[Start of Attachment]

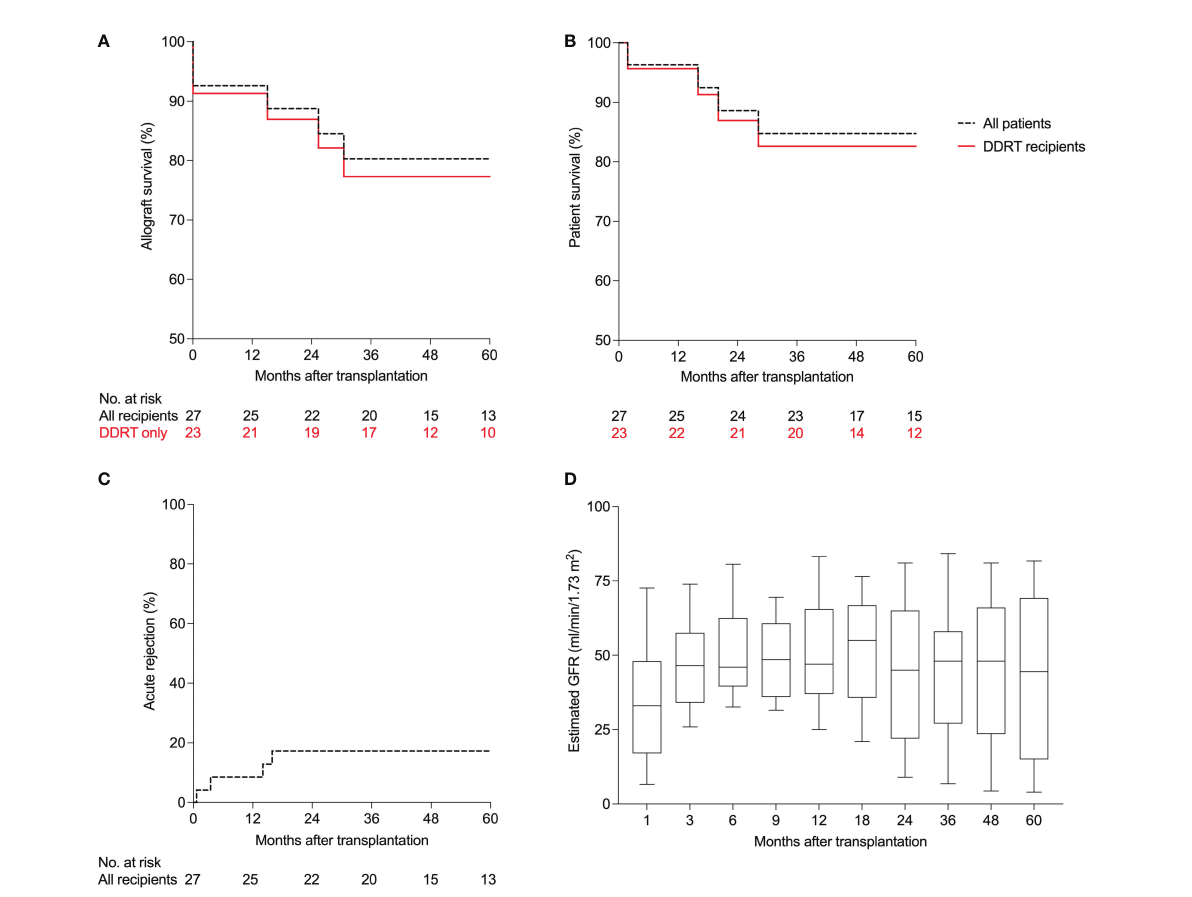
FIGURE 2 Patient and allograft outcomes of HIV-infected kidney transplant recipients managed with anti-thymocyte globulin induction (n=27). (A) Kaplan- Meier estimates of allograft survival, (B) patient survival, (C) and acute rejection. (D) Estimated glomerular fi ltration rates (GFR) using the 4- parameter Modi fi cation of Diet in Renal Disease (MDRD) formula. Boxplots show the 10 th , 25 th , 50 th , 75 th , and 90 th percentiles. DDRT, deceased donor renal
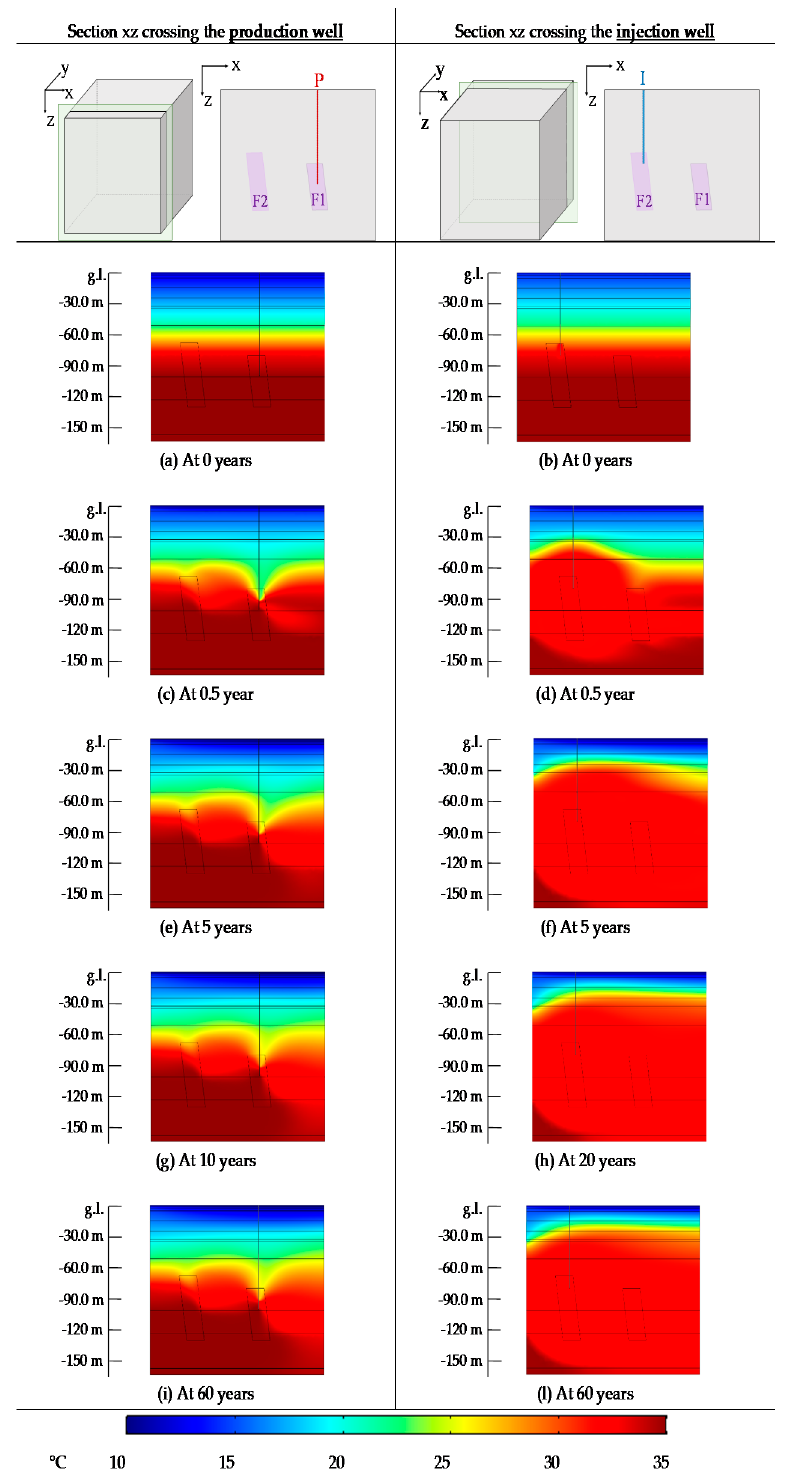
Figure 8. Temperature field of the sections xz crossing the wells, at different times, for Case 2 (double faults).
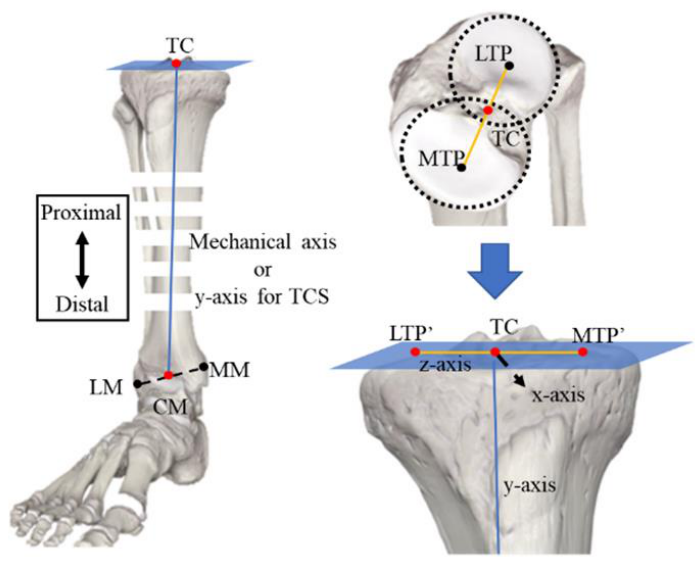
Figure 3. Generalized method to define TCS using anatomical points [41].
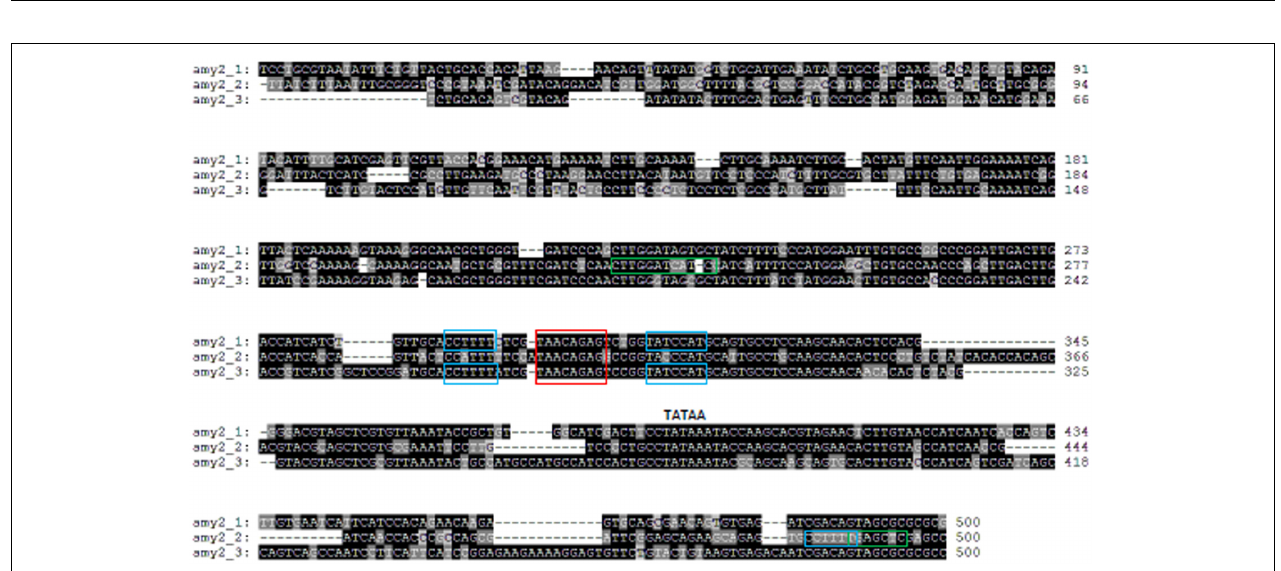
FIGURE 3 | Barley amy2 promoter sequence alignments and conserved motif analysis. All three amy2 promoters contain a GA-responsive element (GARE) TAACAGAG (red box) required for GA induction. Promoters of amy2_1 and amy2_3 contained a pyrimidine box (CCTTTT) and a TATCCA(C/T) box (blue boxes), which enhance gene expression (Gubler and Jacobsen, 1992). A pyrimidine box (blue box), a cAMP-like responsive element (TGAGCTC) (green box) and an O2S (CTTGXXTCATC) (green box) were present on amy2_2 promoter.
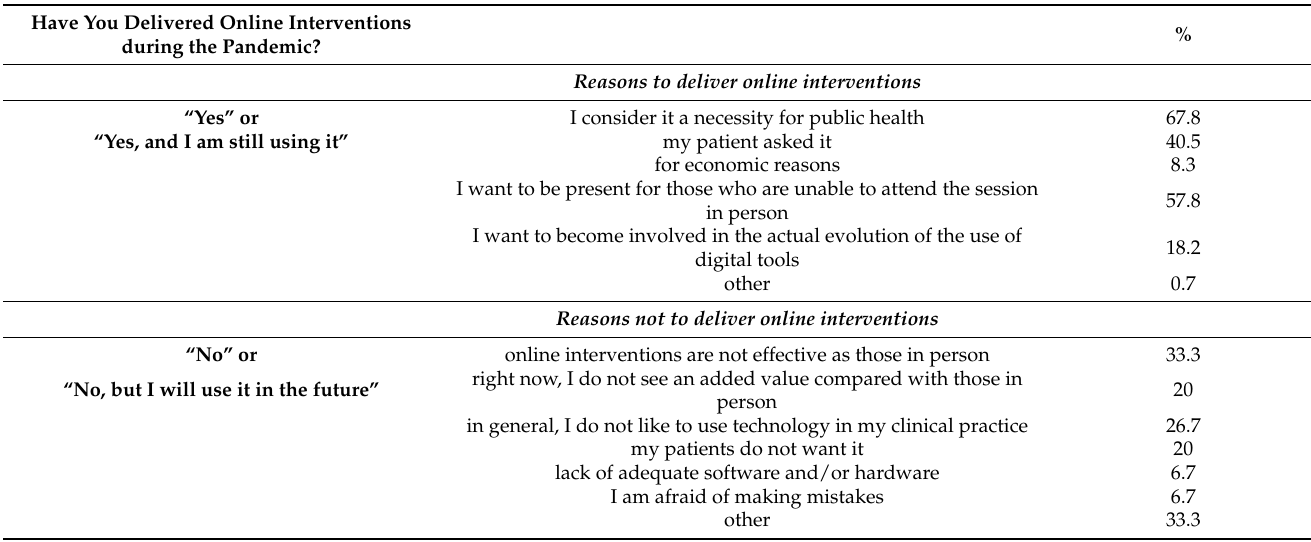
Table 4. Data on reasons whether to deliver online interventions during the COVID-19 pandemic (starting from March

[End of Attachment]

- _TO DO_:
Leave out the pictures and retype every line above exactly.

- _RESPONSE TO THIS TASK_:
FIGURE 2 Patient and allograft outcomes of HIV-infected kidney transplant recipients managed with anti-thymocyte globulin induction (n=27). (A) Kaplan- Meier estimates of allograft survival, (B) patient survival, (C) and acute rejection. (D) Estimated glomerular fi ltration rates (GFR) using the 4- parameter Modi fi cation of Diet in Renal Disease (MDRD) formula. Boxplots show the 10 th , 25 th , 50 th , 75 th , and 90 th percentiles. DDRT, deceased donor renal
Figure 8. Temperature field of the sections xz crossing the wells, at different times, for Case 2 (double faults).
Figure 3. Generalized method to define TCS using anatomical points [41].
FIGURE 3 | Barley amy2 promoter sequence alignments and conserved motif analysis. All three amy2 promoters contain a GA-responsive element (GARE) TAACAGAG (red box) required for GA induction. Promoters of amy2_1 and amy2_3 contained a pyrimidine box (CCTTTT) and a TATCCA(C/T) box (blue boxes), which enhance gene expression (Gubler and Jacobsen, 1992). A pyrimidine box (blue box), a cAMP-like responsive element (TGAGCTC) (green box) and an O2S (CTTGXXTCATC) (green box) were present on amy2_2 promoter.
Table 4. Data on reasons whether to deliver online interventions during the COVID-19 pandemic (starting from March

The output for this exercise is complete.